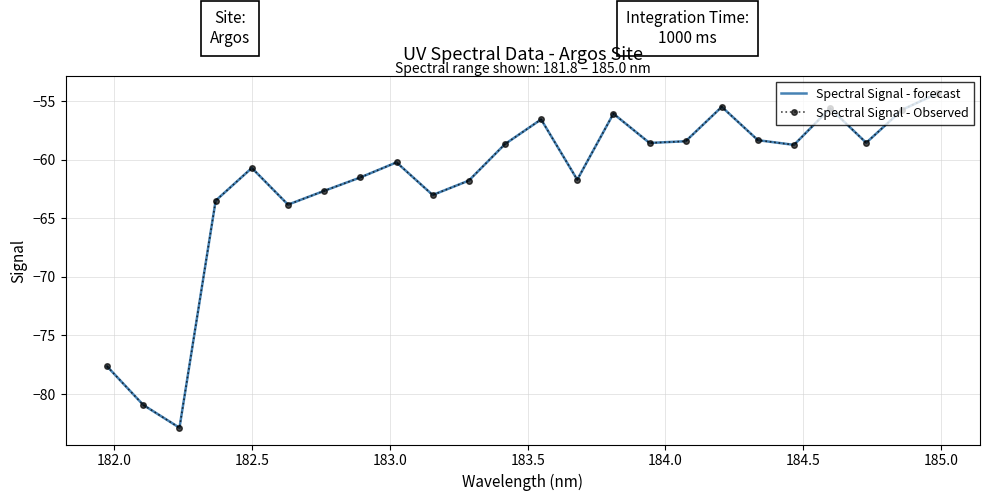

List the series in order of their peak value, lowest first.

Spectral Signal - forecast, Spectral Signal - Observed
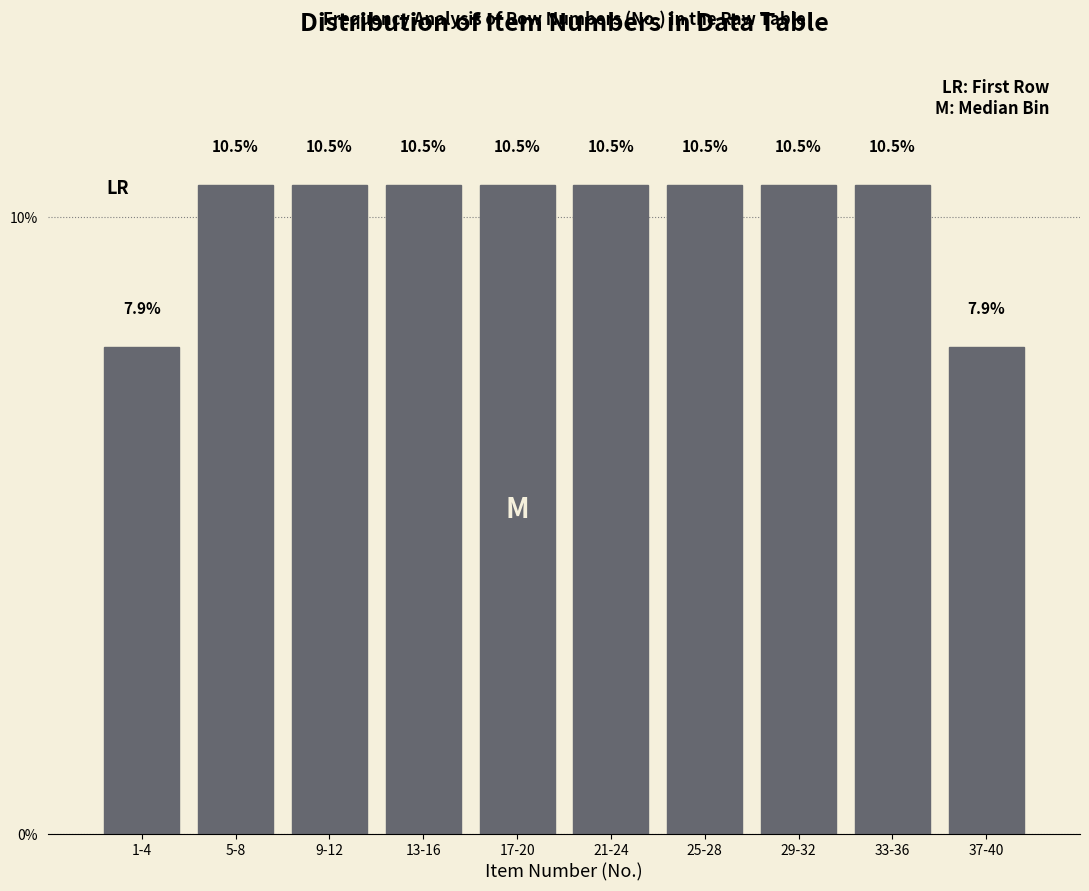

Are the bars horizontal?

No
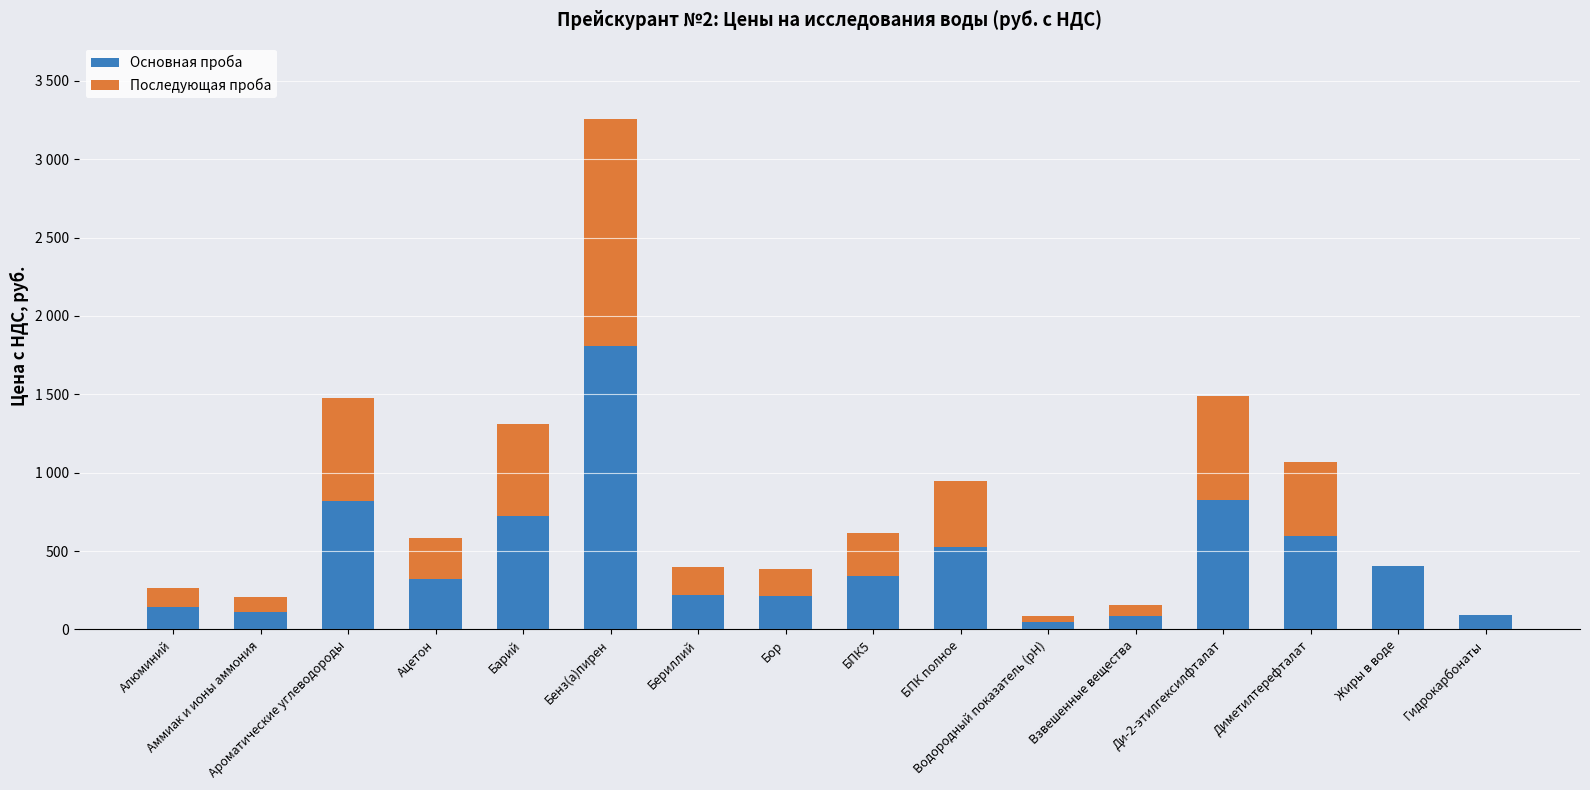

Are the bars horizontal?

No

ASSIGNED TASK: Please render the text lines of all the records above as a JSON list of strings, one string per line, leaving out blank lines and the pictures.

WRITTEN RESPONSE:
[
  "List the series in order of their peak value, lowest first.",
  "Spectral Signal - forecast, Spectral Signal - Observed",
  "Are the bars horizontal?",
  "No",
  "Are the bars horizontal?",
  "No"
]